*USING THE INFORMATION*:
- a) Retype part of the YooMoney text word for word, beginning at the words "The service was" and stopping after the words "Belarus, and Kazakhstan.".
- b) List every country named in the YooMoney text.
- c) According to the YooMoney text, when did Yandex acquire full ownership of the service?

*EXERCISE TEXT*:
Russian electronic payment service

YooMoney branded as ЮMoney, (formerly Yandex.Money) is an e-commerce payment system. It is 100% owned by Sberbank and operates in Russia and nearby countries.

The company's headquarters are in Moscow. It has branch offices in Saint Petersburg and Nizhny Novgorod.

==History==

The service was launched in 2002 as Yandex.Money (Яндекс.Деньги) by Yandex via a partnership with PayCash formed in 2000. In March 2007, Yandex acquired full ownership of the service. In March 2011, the service expanded to Ukraine, Belarus, and Kazakhstan.

Beginning in February 2012, users were able to transfer money to Visa or Mastercard accounts. Also in February 2012, Yandex.Money became the preferred payment method in the Opera Mobile Store. In April 2012, Yandex Money began issuing debit cards on the Mastercard network. In October 2012, the company enabled making card payments via a miniature point of sale terminal attached to a user's smartphone.

*DATASET EXTRACT*:
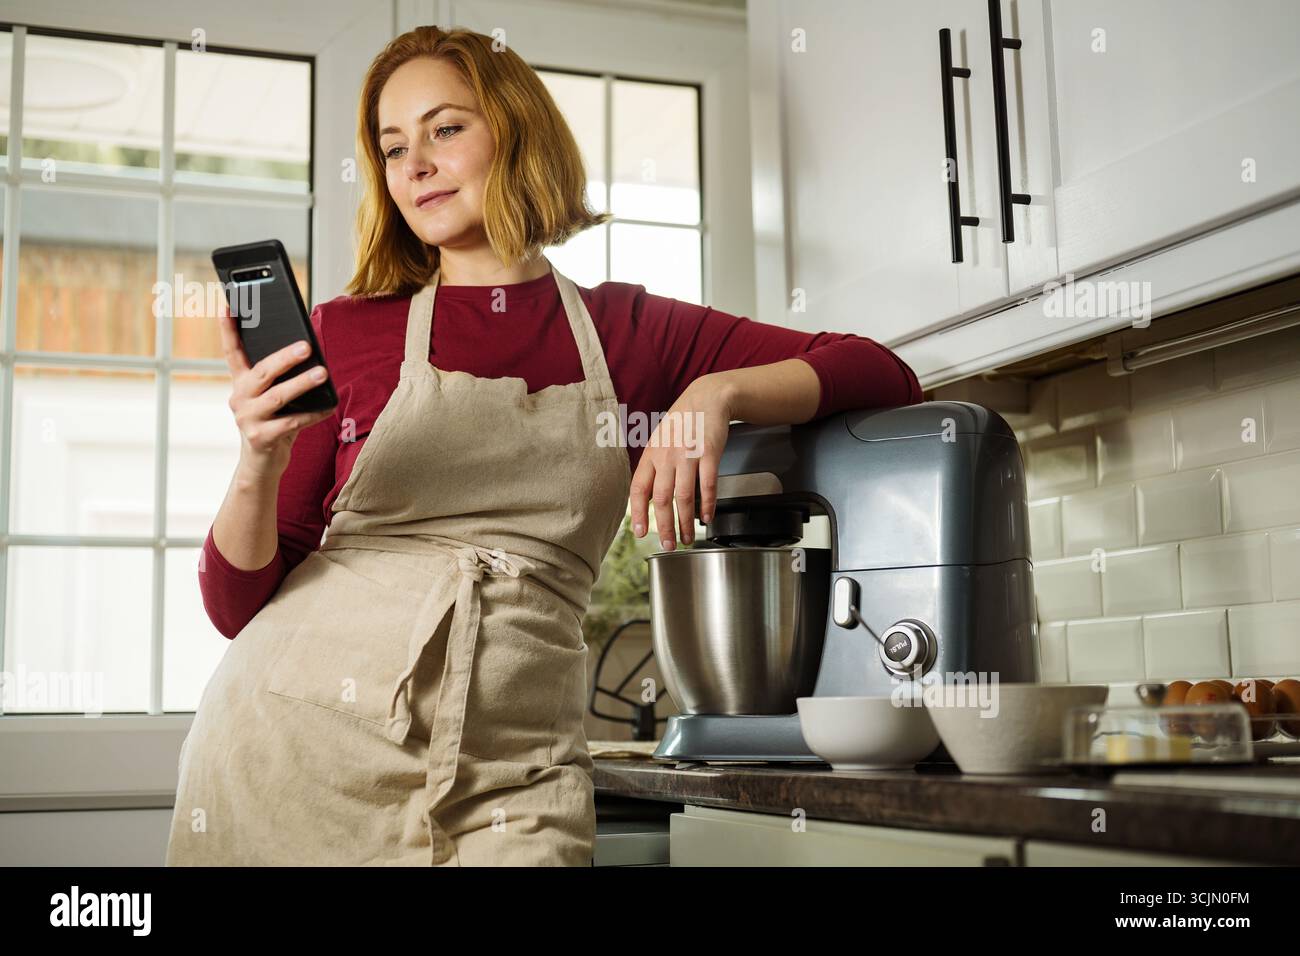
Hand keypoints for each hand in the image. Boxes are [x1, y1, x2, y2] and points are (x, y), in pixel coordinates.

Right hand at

*ANSWERS PROVIDED*:
- a)
The service was launched in 2002 as Yandex.Money (Яндекс.Деньги) by Yandex via a partnership with PayCash formed in 2000. In March 2007, Yandex acquired full ownership of the service. In March 2011, the service expanded to Ukraine, Belarus, and Kazakhstan.

- b) Russia, Ukraine, Belarus, Kazakhstan

- c) In March 2007.